• _Exercise directions_: Please edit the Cenvat credit ruling from "However, when the" to "Cenvat credit thereof.", changing "purchaser" to "buyer".

• _Document passage_:
>> START

8. In terms of Rules 3 and 4 of the Cenvat Credit Rules, 2004, a manufacturer would be entitled to avail the Cenvat credit in respect of the inputs used for the manufacture of a final product or in providing taxable service of the excise duty specified in First Schedule to the Excise Tariff Act. Insofar as the respondent is concerned, he had purchased the inputs and utilised the same for manufacture of a final product. Such goods were duty paid. Rules 3 and 4 of the Cenvat Credit Rules, 2004, thus would enable him to avail the Cenvat credit. It is a different thing that the supplier of the goods to the respondent paid excise duty on such product under mistaken belief. In law as declared by the Supreme Court in case of Collector of Central Excise, Patna v. Tata Iron and Steel Co. Ltd. (supra), no duty was payable on such product. Strictly speaking therefore, such amount deposited by the original manufacturer would not partake the character of excise duty.
However, when the department did not dispute the classification of such manufacturer, accepted the declarations and duties, Cenvat credit on such duty cannot be declined to the purchaser of the goods who otherwise fulfilled all conditions tor availing Cenvat credit thereof.
9. Case is substantially similar to one before the Supreme Court in case of MDS Switchgear Ltd. (supra). In the said case, the Tribunal while accepting the department's allegation of inflation of the value of intermediate goods to load the assessable value, observed that if the department was of the opinion that the value of the final product was depressed, it could have charged the original manufacturer unit in under-invoicing their product. This was however, not done. Valuation was duly approved and the payment of duty was also accepted. The Tribunal further observed that "We find absolutely no substance in the attempt of the learned Commissioner to convert a part of the duty so paid into deposit of duty. There is no legal basis for such presumption. The rules entitled the receipt manufacturer to avail of the benefit of the duty paid by the supplier manufacturer. A quantum of duty already determined by the jurisdictional officers of the supplier unit cannot be contested or challenged by the officers in charge of recipient unit."

>> END

• _Information given_:
>> START

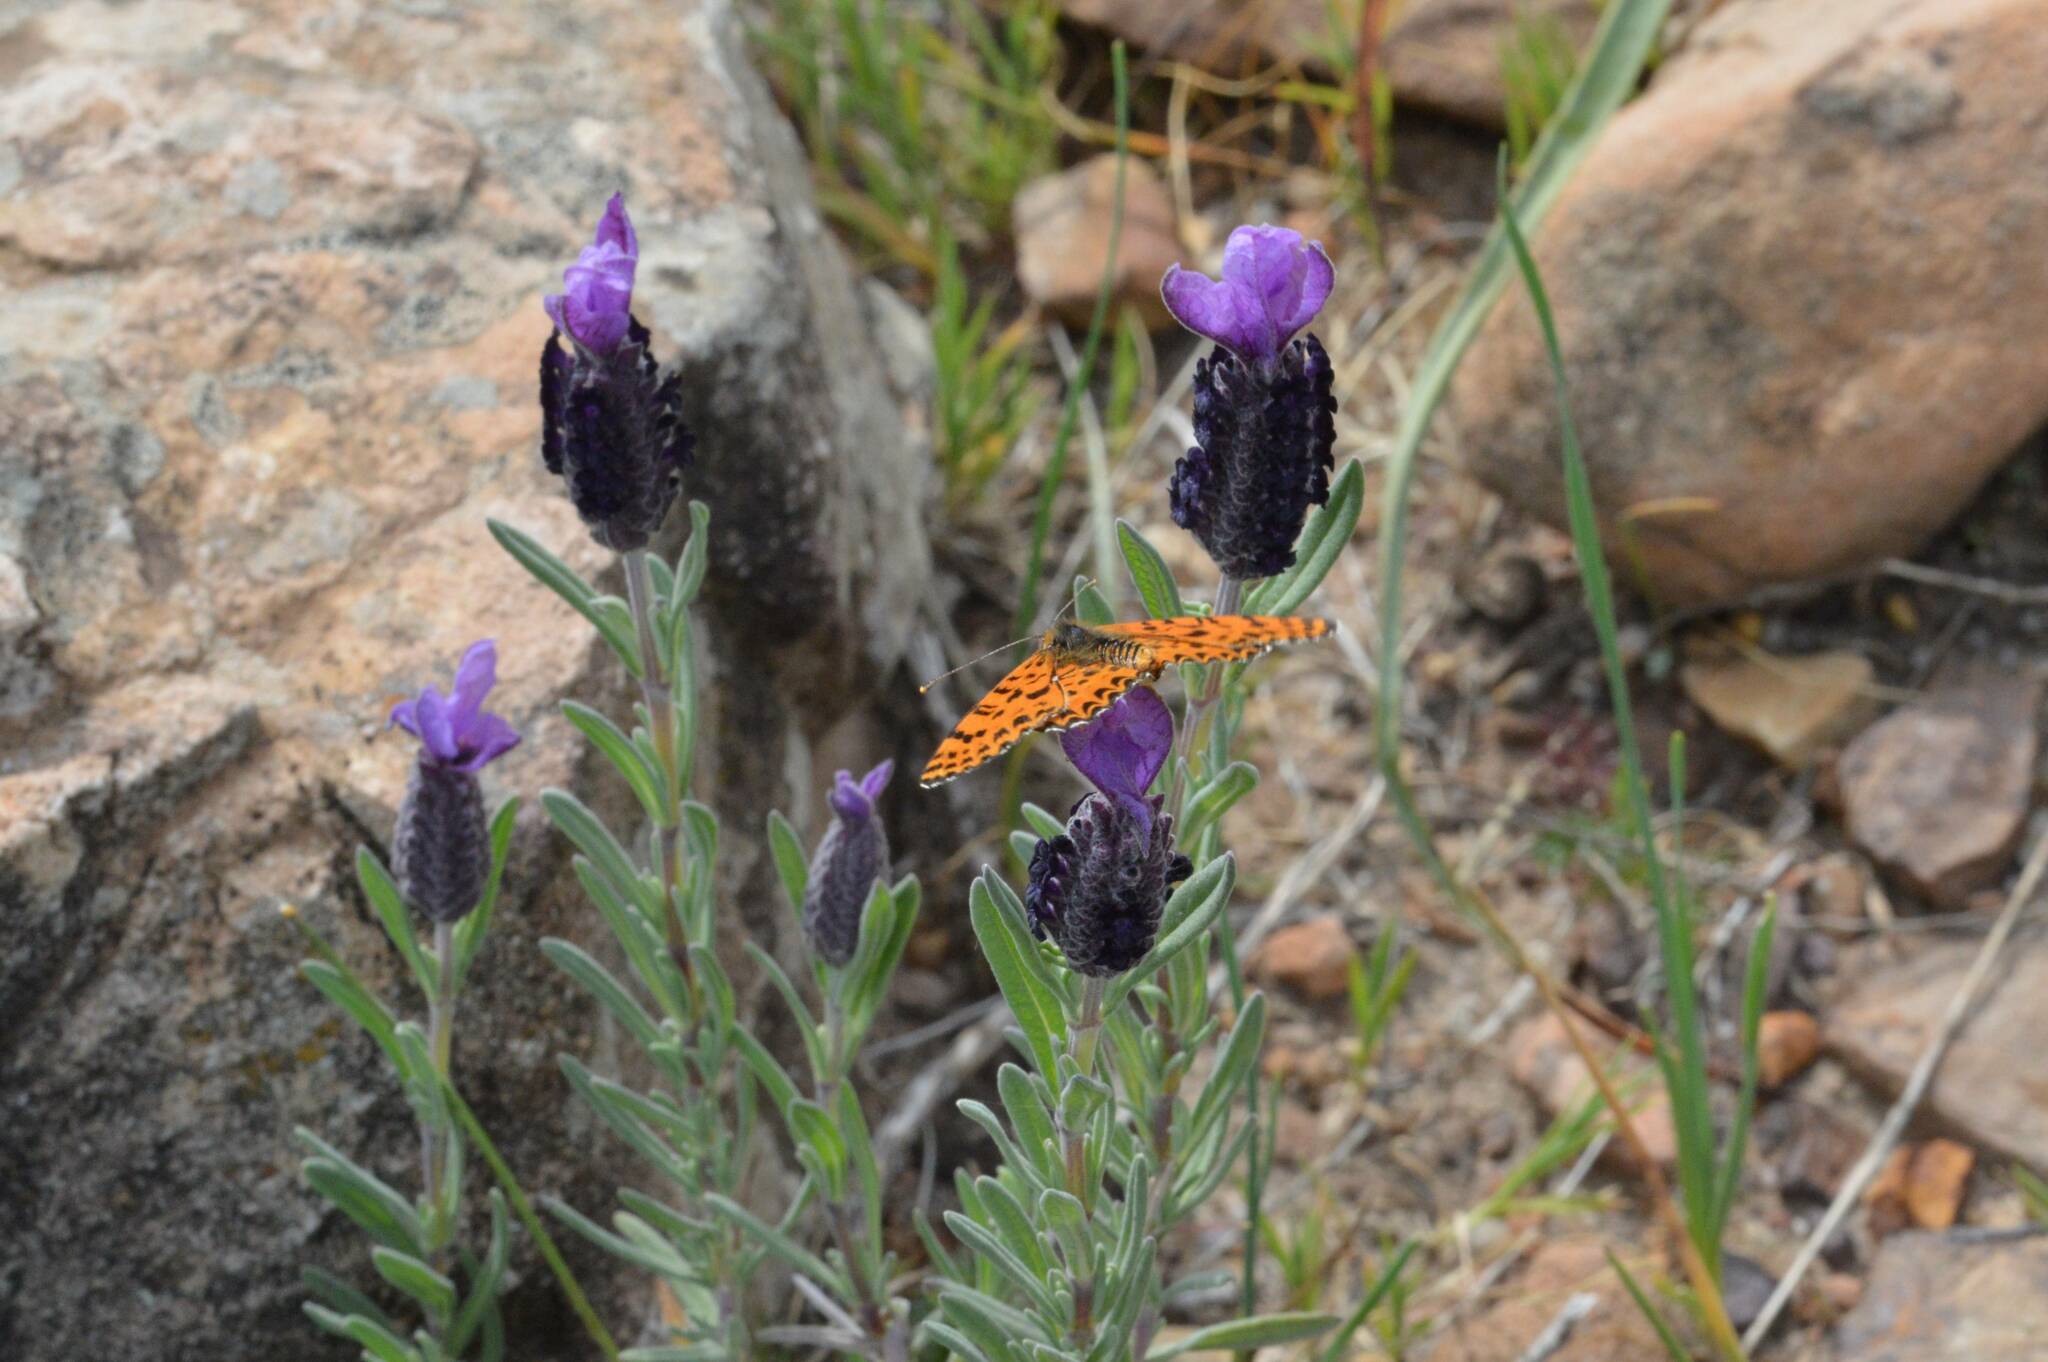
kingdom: Plantae
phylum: Tracheophyta
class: Magnoliopsida
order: Lamiales
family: Lamiaceae
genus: Lavandula
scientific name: Lavandula stoechas
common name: French lavender
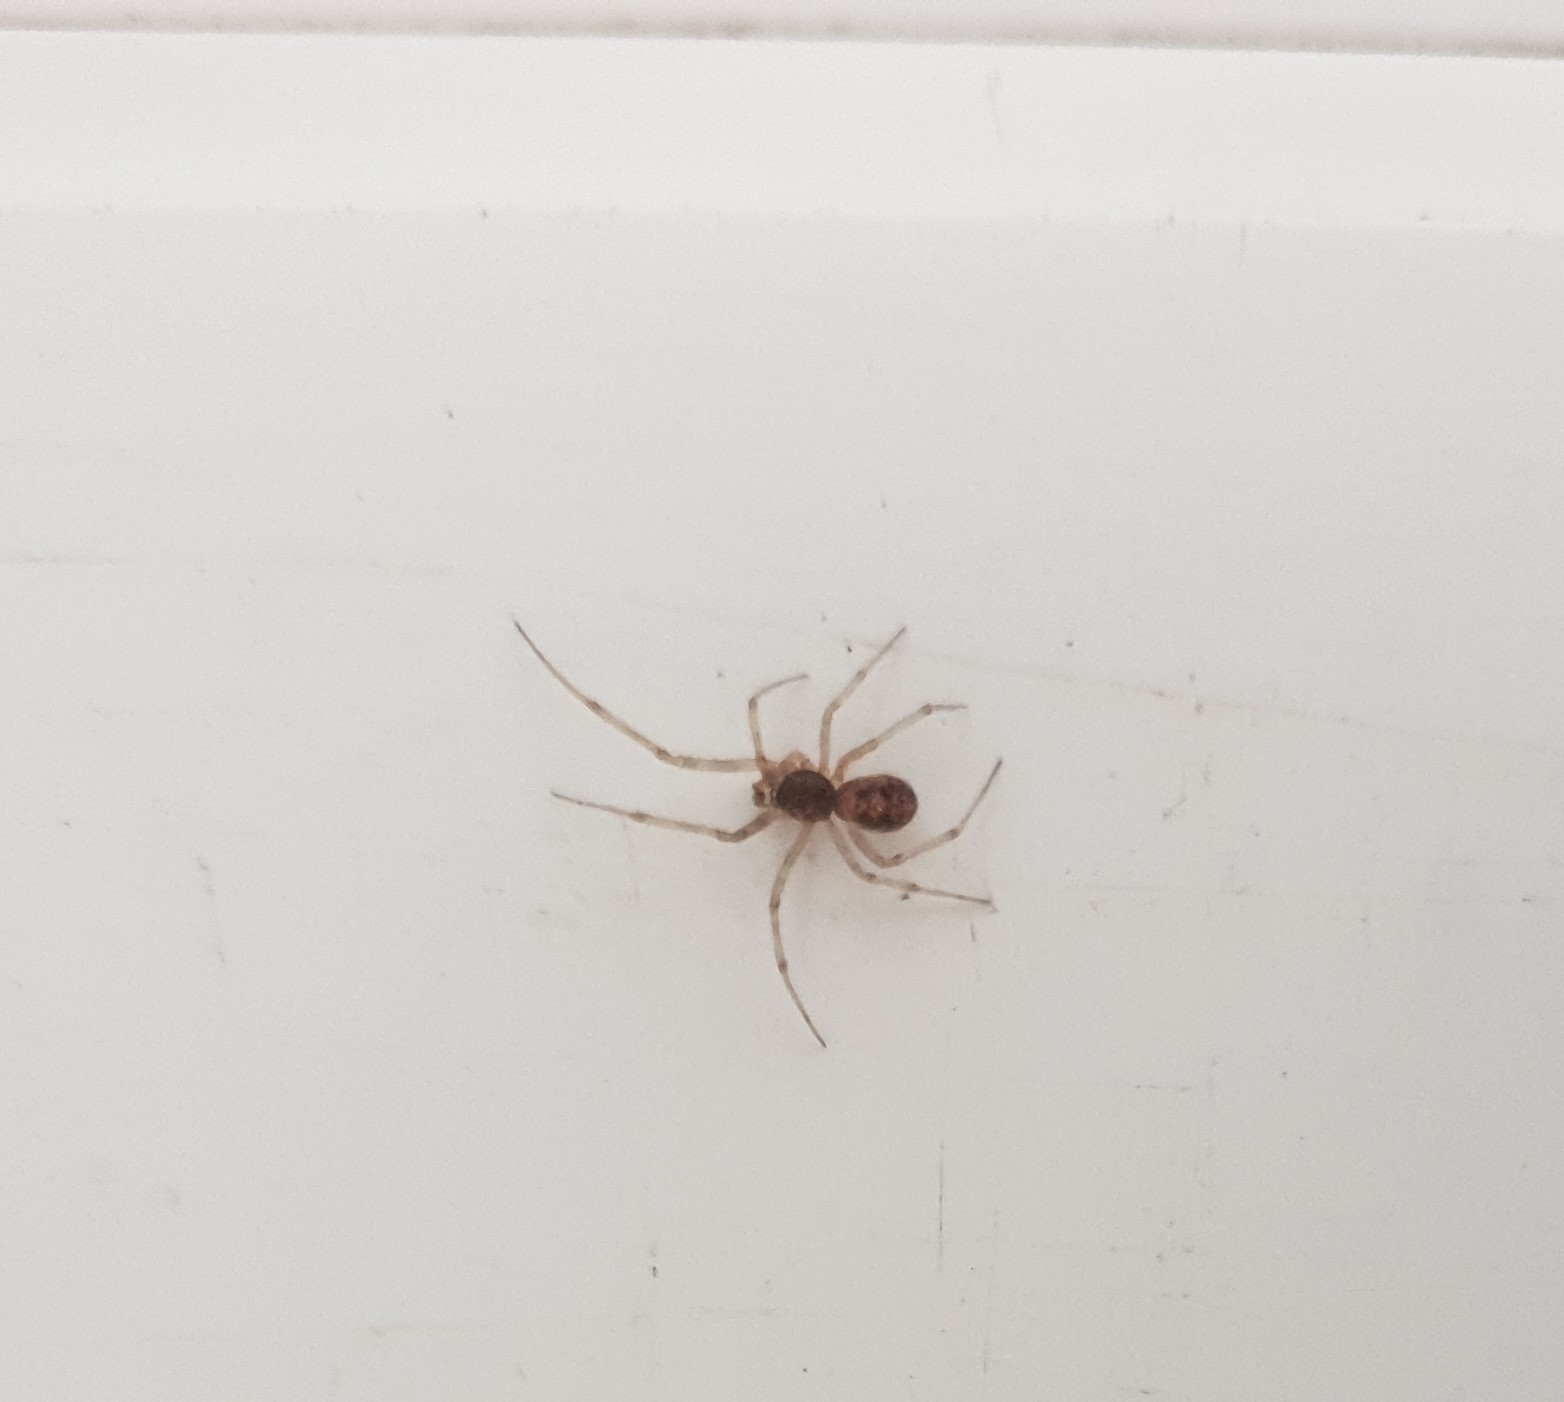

>> END

• _Finished task_:
However, when the department did not dispute the classification of such manufacturer, accepted the declarations and duties, Cenvat credit on such duty cannot be declined to the buyer of the goods who otherwise fulfilled all conditions tor availing Cenvat credit thereof.